High street

Labour has reiterated a pledge to overhaul the business rates system to help revitalise the high street if it wins the general election.

The party has said it will replace business rates with a new system that will level the playing field between the high street and online giants.

The promise is part of a plan to boost small businesses “after 14 years of decline under the Conservatives”.

Speaking at a brewery in his constituency of Holborn and St Pancras at the weekend, Labour leader Keir Starmer said: “We want to replace [business rates] with a system that works better, because at the moment there’s not a level playing field between businesses that are online and those that are sort of bricks and mortar.

“It’s been a problem for a long time, the government hasn’t fixed it and small businesses have all gone through a really hard time in recent years.

“So that’s our plan, we want small businesses to thrive because they are the backbone of our economy and they need that stability in our economy, and they need to know that their energy bills are actually going to be lower and stable.”
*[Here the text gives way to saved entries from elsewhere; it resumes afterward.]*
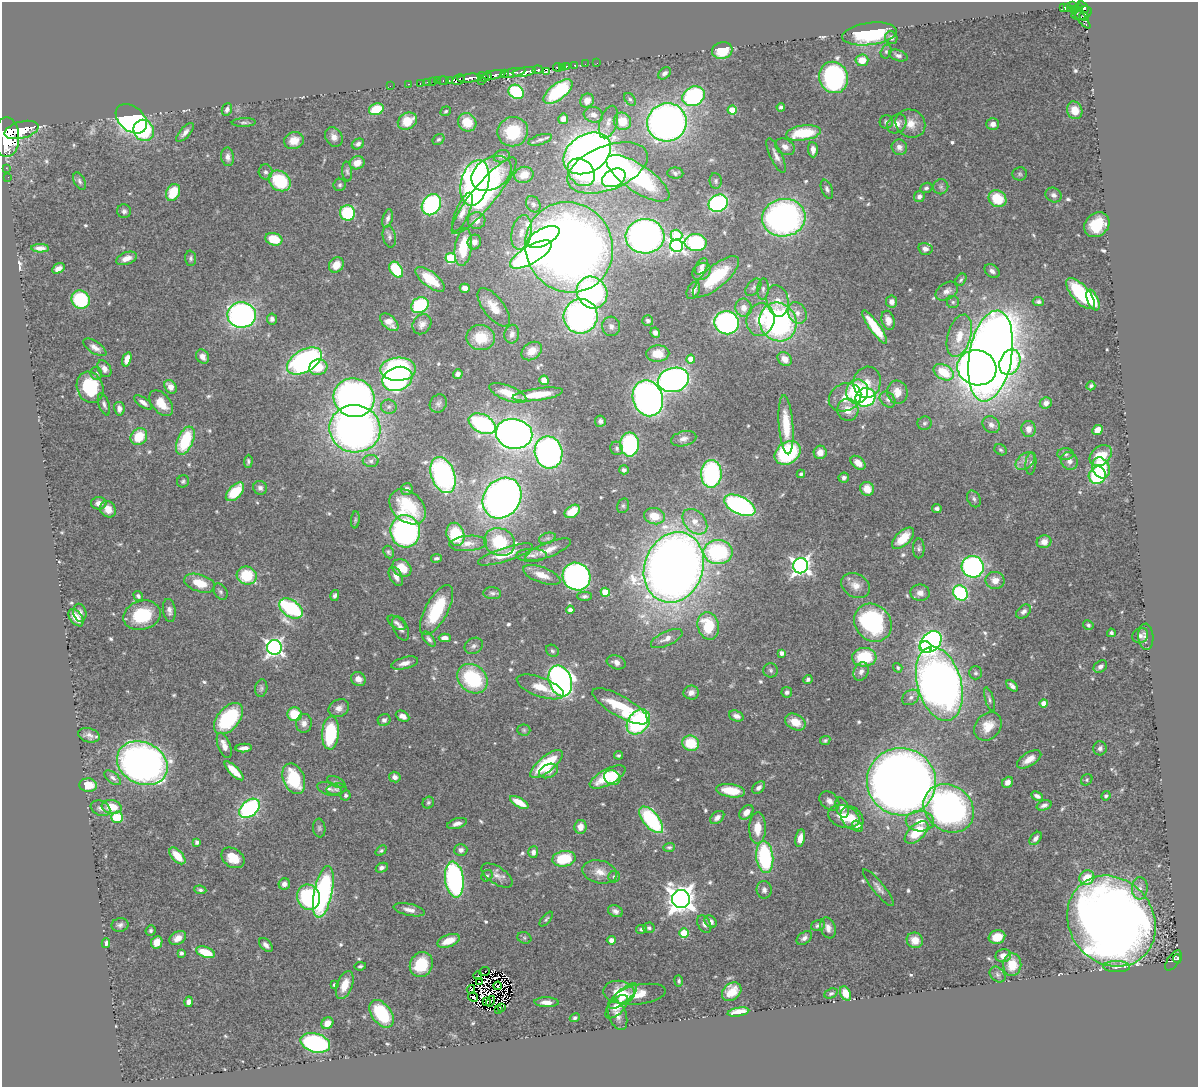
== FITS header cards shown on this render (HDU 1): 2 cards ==
NAXIS1  =                 1196
NAXIS2  =                 1085

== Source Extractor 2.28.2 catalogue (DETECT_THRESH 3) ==
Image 1196 x 1085 px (HDU 1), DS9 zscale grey, 1 PNG px = 1 image px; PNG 1200 x 1089 px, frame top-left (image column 1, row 1085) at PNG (2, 2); each listed source drawn as its Kron ellipse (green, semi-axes under 4 px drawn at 4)
Background 0.526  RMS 0.024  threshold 0.0708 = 3 sigma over >= 5 px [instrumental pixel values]
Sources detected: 622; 12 with non-positive FLUX_AUTO (blend fragments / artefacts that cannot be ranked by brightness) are neither listed nor drawn; of the other 610, the 500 brightest by FLUX_AUTO listed and drawn (110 fainter detections omitted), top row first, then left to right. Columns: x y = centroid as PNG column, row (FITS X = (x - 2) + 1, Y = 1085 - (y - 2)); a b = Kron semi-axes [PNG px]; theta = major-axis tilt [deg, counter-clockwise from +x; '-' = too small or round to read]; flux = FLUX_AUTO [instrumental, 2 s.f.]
The pledge is part of five-point plan to “restore Britain’s high streets”, which Labour first set out in April. It also includes a promise to clamp down on antisocial behaviour through 13,000 more neighbourhood police and PCSOs, while scrapping the £200 threshold for shoplifting to be investigated.

Other measures are rolling out face-to-face banking hubs, new laws to stamp out late payments to small and independent retailers, and giving communities a ‘right to buy’ vacant shops.

The Tories have resisted years of calls from the retail sector for a major overhaul of business rates.

However, Labour has not specified what it would replace the current system with, leading to demands for clarity.

John Webber, head of businesses rates at property consultancy Colliers, said the lack of detail was “highly worrying”.

“Successive Conservative governments have promised to reform the tax, but none have delivered, just making the system more onerous and expensive for the ratepayer as time has gone on,” he said.

“Whilst it is encouraging to read of Labour’s aspiration to breathe life back into our high streets, unless they tell us what they plan to do, how can anyone scrutinise their plans or take their calls for change seriously?”

Webber added: “We need to be able to advise businesses on what kind of taxes they will be paying under a Labour government.

“Businesses deserve to know what is happening so they can plan ahead.”